Entre as propostas, está a possibilidade de permitir que editores optem por não ter seus conteúdos utilizados em AI Overviews ou no treinamento de modelos de IA independentes, sem que isso afete sua posição nos resultados tradicionais da busca. O objetivo declarado é oferecer mais controle e transparência aos publishers, além de garantir concorrência e escolha para empresas e consumidores.

O que o Google afirmou oficialmente?

Em comunicado oficial, o Google afirmou que está “explorando atualizações” em seus controles para permitir que sites optem especificamente por não participar de recursos generativos da busca. A empresa ressaltou que qualquer nova solução precisa evitar impactos negativos na experiência do usuário.

Esse posicionamento foi reiterado em cobertura da Business Insider, que destacou o alerta do Google sobre o risco de “quebrar a busca” caso sejam impostas separações rígidas entre sistemas de IA e mecanismos tradicionais de indexação. Segundo a empresa, busca e IA estão profundamente integradas há mais de uma década.

Limitações dos controles atualmente disponíveis

Atualmente, os profissionais contam com alguns mecanismos de controle, mas nenhum resolve de forma específica a questão dos recursos generativos. Conforme explicado pelo Search Engine Journal, o Google-Extended permite bloquear o uso de conteúdo para treinamento de modelos como Gemini, mas não impede sua utilização em AI Overviews nem afeta a exibição na busca.

Outras diretivas, como nosnippet e max-snippet, se aplicam tanto aos recursos de IA quanto aos resultados tradicionais. Na prática, isso significa que limitar a exposição em IA hoje pode reduzir a visibilidade geral do conteúdo, criando um dilema operacional para empresas e editores.

Reação do ecossistema editorial e dados recentes

Uma enquete indicou divisão clara entre profissionais do setor. Dos mais de 350 participantes, 33,2% afirmaram que bloqueariam o uso de seus conteúdos em AI Overviews e AI Mode, enquanto 41,9% disseram que não adotariam essa medida. Outros 24,9% declararam ainda não ter uma posição definida.

A mesma publicação citou levantamento do Press Gazette apontando que 79% dos principais sites de notícias do Reino Unido e dos Estados Unidos já bloqueiam ao menos um crawler utilizado para treinamento ou recuperação de dados de IA, utilizando arquivos robots.txt como forma de controle.
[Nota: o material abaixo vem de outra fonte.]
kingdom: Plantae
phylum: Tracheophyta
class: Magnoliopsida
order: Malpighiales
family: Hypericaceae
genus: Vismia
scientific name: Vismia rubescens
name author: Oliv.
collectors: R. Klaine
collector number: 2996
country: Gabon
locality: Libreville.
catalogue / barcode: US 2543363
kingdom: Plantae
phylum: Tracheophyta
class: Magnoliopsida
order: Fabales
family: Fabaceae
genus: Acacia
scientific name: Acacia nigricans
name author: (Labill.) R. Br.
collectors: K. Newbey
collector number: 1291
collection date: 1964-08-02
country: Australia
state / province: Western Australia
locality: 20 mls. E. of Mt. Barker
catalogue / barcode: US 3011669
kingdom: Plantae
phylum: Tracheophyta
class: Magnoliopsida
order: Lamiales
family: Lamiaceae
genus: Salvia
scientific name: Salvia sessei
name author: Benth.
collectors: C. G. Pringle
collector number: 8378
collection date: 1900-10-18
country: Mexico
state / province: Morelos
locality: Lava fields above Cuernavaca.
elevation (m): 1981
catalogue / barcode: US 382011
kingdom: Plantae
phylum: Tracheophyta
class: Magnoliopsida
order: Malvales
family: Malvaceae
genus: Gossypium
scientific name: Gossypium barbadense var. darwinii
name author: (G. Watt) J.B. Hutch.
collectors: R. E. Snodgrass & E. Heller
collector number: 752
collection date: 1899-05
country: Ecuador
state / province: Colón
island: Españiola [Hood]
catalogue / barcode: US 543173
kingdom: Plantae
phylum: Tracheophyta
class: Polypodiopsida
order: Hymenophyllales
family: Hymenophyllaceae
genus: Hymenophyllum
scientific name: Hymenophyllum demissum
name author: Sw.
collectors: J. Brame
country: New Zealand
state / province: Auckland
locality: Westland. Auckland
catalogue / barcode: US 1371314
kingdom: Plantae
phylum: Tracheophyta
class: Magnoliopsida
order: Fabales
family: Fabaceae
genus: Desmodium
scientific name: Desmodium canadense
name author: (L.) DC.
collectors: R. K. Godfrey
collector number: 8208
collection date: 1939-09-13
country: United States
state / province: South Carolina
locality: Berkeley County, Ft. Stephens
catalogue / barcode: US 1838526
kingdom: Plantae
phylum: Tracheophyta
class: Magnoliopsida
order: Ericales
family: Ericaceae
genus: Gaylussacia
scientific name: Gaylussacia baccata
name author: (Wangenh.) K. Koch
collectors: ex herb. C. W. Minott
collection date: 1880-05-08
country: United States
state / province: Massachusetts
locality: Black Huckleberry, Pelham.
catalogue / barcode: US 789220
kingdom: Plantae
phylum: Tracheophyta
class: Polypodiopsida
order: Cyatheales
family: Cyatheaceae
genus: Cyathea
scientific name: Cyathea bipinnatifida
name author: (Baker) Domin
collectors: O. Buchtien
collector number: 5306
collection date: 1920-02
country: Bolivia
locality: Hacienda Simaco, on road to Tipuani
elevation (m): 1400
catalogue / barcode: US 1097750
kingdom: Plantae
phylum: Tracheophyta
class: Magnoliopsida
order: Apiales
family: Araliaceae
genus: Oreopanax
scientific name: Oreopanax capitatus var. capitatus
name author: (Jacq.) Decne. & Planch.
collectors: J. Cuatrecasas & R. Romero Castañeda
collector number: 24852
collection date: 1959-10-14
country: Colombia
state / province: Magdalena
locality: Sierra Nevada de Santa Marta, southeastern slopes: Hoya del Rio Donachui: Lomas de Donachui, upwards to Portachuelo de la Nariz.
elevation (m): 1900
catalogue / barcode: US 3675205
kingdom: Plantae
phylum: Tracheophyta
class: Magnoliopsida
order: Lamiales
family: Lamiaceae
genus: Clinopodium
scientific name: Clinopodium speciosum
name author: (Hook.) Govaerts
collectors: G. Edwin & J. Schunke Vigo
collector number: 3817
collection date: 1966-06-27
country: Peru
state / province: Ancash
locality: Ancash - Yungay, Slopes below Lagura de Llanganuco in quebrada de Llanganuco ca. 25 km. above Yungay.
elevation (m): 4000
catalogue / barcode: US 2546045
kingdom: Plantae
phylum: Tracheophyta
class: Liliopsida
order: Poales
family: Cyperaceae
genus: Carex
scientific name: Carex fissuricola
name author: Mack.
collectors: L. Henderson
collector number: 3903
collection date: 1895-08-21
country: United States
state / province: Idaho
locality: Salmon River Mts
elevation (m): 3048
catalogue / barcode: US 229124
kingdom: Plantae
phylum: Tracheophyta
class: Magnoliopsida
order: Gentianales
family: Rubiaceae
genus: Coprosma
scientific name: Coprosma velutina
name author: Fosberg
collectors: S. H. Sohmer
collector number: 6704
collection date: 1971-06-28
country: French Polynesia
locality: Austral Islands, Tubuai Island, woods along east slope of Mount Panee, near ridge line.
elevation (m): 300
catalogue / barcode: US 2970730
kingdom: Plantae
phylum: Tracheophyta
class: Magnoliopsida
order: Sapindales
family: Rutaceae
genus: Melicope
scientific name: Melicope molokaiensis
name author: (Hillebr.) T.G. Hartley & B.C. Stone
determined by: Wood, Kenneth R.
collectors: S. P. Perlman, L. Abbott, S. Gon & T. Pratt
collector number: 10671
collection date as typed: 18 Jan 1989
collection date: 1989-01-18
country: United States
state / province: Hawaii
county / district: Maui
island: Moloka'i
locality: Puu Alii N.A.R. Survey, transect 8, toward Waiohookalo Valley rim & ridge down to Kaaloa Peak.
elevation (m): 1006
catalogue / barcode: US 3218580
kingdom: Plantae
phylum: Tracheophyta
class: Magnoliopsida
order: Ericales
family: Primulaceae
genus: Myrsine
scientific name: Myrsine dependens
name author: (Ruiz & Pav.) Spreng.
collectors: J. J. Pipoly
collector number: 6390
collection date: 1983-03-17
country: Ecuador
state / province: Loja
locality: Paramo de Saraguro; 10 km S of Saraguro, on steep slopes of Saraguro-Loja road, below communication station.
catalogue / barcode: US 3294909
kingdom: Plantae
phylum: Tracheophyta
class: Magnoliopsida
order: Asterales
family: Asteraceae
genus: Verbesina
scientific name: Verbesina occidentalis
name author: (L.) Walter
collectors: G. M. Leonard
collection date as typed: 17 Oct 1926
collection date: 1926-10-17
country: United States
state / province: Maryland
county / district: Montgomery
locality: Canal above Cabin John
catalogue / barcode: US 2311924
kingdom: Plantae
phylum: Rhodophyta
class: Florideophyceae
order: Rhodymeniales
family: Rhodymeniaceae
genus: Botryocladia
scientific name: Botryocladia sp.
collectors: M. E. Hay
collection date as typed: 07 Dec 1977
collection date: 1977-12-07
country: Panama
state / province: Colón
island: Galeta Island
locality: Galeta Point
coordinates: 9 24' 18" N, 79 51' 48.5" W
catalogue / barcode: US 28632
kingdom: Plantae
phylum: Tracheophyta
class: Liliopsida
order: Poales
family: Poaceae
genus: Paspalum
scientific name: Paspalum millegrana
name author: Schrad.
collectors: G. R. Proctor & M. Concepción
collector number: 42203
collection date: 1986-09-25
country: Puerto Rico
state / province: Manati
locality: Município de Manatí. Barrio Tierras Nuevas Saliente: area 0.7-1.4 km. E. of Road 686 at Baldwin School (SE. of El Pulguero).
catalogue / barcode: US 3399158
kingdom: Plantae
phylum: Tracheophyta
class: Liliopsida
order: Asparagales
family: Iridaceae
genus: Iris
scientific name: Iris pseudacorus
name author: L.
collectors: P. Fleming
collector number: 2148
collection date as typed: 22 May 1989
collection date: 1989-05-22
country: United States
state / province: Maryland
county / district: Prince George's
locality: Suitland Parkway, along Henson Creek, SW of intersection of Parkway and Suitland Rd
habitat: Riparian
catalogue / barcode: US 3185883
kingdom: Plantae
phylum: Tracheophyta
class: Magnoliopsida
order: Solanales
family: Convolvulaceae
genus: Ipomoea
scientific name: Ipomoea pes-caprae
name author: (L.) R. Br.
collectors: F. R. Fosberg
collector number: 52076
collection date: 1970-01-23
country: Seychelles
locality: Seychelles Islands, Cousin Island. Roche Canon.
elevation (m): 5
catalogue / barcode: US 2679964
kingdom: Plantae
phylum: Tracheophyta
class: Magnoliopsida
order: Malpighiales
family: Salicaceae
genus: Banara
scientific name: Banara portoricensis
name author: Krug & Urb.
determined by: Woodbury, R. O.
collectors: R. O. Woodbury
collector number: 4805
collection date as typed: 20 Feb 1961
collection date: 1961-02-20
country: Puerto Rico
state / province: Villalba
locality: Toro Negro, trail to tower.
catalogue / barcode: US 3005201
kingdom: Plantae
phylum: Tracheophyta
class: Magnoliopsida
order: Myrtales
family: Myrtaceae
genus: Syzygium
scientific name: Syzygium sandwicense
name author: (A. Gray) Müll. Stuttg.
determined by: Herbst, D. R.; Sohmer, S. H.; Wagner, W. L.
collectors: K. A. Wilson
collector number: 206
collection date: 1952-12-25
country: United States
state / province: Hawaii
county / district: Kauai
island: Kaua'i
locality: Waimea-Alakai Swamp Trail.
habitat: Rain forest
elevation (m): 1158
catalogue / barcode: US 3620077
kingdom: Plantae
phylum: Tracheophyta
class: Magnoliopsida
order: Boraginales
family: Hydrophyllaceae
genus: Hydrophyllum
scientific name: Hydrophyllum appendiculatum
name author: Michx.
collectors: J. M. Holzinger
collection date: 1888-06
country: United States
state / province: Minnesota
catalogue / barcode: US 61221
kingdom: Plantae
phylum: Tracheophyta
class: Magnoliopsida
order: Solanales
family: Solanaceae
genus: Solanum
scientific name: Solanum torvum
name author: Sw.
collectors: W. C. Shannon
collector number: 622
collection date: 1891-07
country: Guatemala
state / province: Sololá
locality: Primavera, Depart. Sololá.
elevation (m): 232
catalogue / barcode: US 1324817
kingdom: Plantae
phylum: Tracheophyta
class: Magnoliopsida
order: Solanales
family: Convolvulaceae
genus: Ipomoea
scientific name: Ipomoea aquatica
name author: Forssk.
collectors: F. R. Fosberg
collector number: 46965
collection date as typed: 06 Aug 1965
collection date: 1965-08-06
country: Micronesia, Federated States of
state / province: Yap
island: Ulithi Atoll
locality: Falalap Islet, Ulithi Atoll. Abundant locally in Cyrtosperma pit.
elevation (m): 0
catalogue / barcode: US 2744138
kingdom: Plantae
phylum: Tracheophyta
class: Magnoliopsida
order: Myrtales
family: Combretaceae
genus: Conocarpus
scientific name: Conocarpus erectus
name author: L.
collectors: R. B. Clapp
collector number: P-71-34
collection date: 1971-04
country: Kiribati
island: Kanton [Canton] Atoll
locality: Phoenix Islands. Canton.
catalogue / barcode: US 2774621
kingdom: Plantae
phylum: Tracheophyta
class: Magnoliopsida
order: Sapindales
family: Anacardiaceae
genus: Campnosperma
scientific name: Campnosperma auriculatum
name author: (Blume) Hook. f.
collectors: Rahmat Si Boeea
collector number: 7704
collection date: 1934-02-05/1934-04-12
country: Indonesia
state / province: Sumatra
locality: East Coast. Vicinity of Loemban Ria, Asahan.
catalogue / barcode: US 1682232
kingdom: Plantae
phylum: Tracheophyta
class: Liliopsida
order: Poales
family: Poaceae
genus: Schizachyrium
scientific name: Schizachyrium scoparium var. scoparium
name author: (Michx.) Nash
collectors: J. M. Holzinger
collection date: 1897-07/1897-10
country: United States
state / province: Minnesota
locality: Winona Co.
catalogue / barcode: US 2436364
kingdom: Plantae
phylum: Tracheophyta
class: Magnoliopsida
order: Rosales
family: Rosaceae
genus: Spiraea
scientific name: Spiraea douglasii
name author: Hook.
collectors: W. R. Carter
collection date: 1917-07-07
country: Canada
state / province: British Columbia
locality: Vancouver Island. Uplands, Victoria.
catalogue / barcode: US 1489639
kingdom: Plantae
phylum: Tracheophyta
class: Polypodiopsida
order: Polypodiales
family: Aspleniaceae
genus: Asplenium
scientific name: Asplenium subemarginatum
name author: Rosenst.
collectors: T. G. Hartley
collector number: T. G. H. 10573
Distribuição das respostas sobre bloqueio de recursos de IA

Posição declaradaPercentual
Bloquearia recursos de IA33,2%
Não bloquearia41,9%
Ainda não decidiu24,9%

Implicações para empresas

Para empresas que dependem da busca como principal canal de aquisição de tráfego, o debate sinaliza uma possível mudança estrutural na forma como conteúdos são utilizados por sistemas de inteligência artificial. Embora ainda não exista um mecanismo definido, o reconhecimento público dessa lacuna indica que as diretrizes para conteúdo e IA estão em processo de revisão.

A intenção do regulador britânico é permitir maior controle sem prejudicar a visibilidade na busca tradicional. Já o Google sustenta, conforme a Business Insider, que controles excessivamente rígidos podem comprometer a experiência de descoberta e o funcionamento do ecossistema digital.

Portanto, a avaliação do Google sobre novos controles para uso de conteúdo em recursos de IA ocorre em um contexto de pressão regulatória e questionamentos sobre o equilíbrio entre inovação e sustentabilidade do ecossistema da web. O debate reforça que diretrizes para conteúdo e IA passaram a ocupar um papel central na evolução da busca e na forma como conteúdos empresariais são utilizados em ambientes digitais.